Bits Of Me Are Falling Apart, starring Adrian Edmondson | Review by Steve Bennett at the Soho Thearte

Bits Of Me Are Falling Apart, starring Adrian Edmondson

Review by Steve Bennett at the Soho Thearte

He may not be a Young One any more, but in middle-age Adrian Edmondson seems to be reduced to a listless, self-pitying whinge.

At least that’s the tone of Bits Of Me Are Falling Apart, taken from William Leith’s 2009 book of the same name. It was described at the time as being like an ‘Izzardesque, expertly paced stand-up routine’ by Time Out magazine, so you can see why the Soho Theatre the home of ambitious comedy, might want to adapt it. But there’s not much evidence of vigour or humour here.

The grumbles of Edmondson’s unnamed character are familiar, repeated with scant wit or insight and engendering little empathy for a middle-class architect of his first-world problems.

He’s a writer who squandered his money in his youth so gripes about having missed the boat on soaring property prices. Becoming a recent father seems to have been a casual move, it feels more like a plot device to hang a monologue on than a real emotional tie. He talks a lot about the ‘death of love’, but we never really feel it.

Most writers have indulged their mid-life introspection at one point or another, but either Willaim Leith’s original, or this adaptation by Edmondson and the Soho’s artistic director Steve Marmion, just hits over-familiar ideas.

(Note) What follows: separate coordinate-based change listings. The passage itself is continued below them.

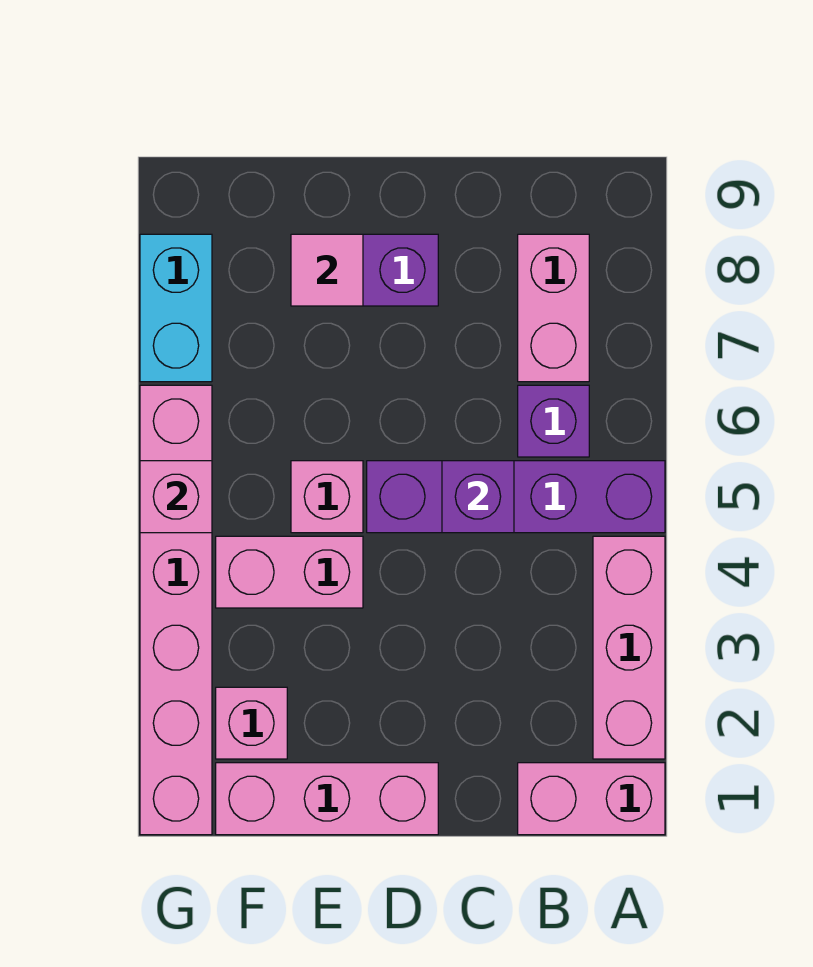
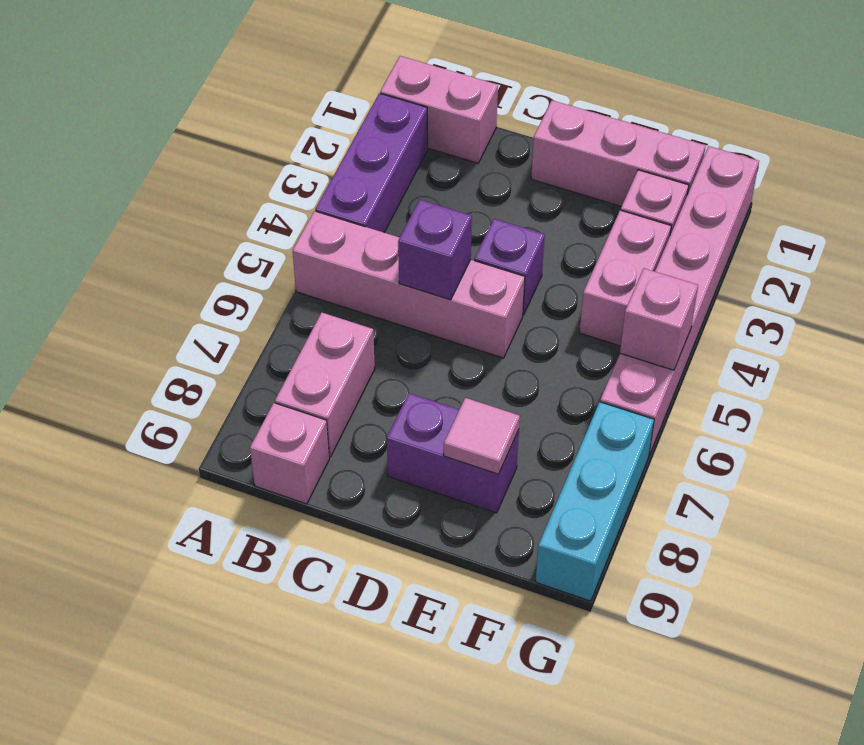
pink 1x3 brick [593,536,665,759] -> purple 1x3 brick [315,93,428,232]
purple 1x4 brick [367,461,665,533] -> pink 1x4 brick [293,211,525,358]
purple 1x1 brick [518,385,589,457] -> purple 1x1 brick moved to [474,219,545,315]
pink 1x2 brick [216,536,363,608] -> pink 1x2 brick turned to [580,210,671,346]
pink 1x1 brick [291,461,363,533] -> pink 1x1 brick moved to [250,403,329,504]
cyan 1x2 brick [140,234,212,382] -> cyan 1x3 brick [536,402,654,601]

Physically he frets about his ailing body, from the suspect mole on his shoulder to the dodgy knee, and tries to fight back against the years by eating quinoa flakes and doing Pilates.

The piece’s literary roots are obvious, which makes for largely flat theatre, redeemed only by Lily Arnold’s inventive staging, with plastic toys suspended from the ceiling, amusingly standing in for adult equivalents.

But linguistic flourishes are few and far between as Edmondson’s character mulls his dreary existence. Middle age is ‘smiling through with other divorced dads in a car park,’ he wearily concludes.

He recalls witnessing a dying fish flapping about, ineffectually and with decreasing vigour. How much more do you need your metaphors signposted? The ‘falling apart’ is supposed to emotional as well as physical, as if you haven’t guessed, but any anguish is muted. There are moments when the bleakness is ramped up, mulling on his grandparents’ deaths from the likes of emphysema and a stroke, but  Edmondson’s weary amiability knocks the edge off some of these darker existential musings. 

Throughout the 70 minutes, he delivers a muted performance. No one’s expecting Vyvyan, but there’s little for him to sink his teeth into, and the resigned calmness does nothing to add either drama or strong comic counterpoints, both of which are much-needed.

Middle-age is here portrayed as a mildly depressing wasting away, as the excitement of each new youthful experience subsides under each new reminder of mortality. But for much of the monologue you’ll wish Edmondson’s character just to get over himself and stop his dull, entitled carping.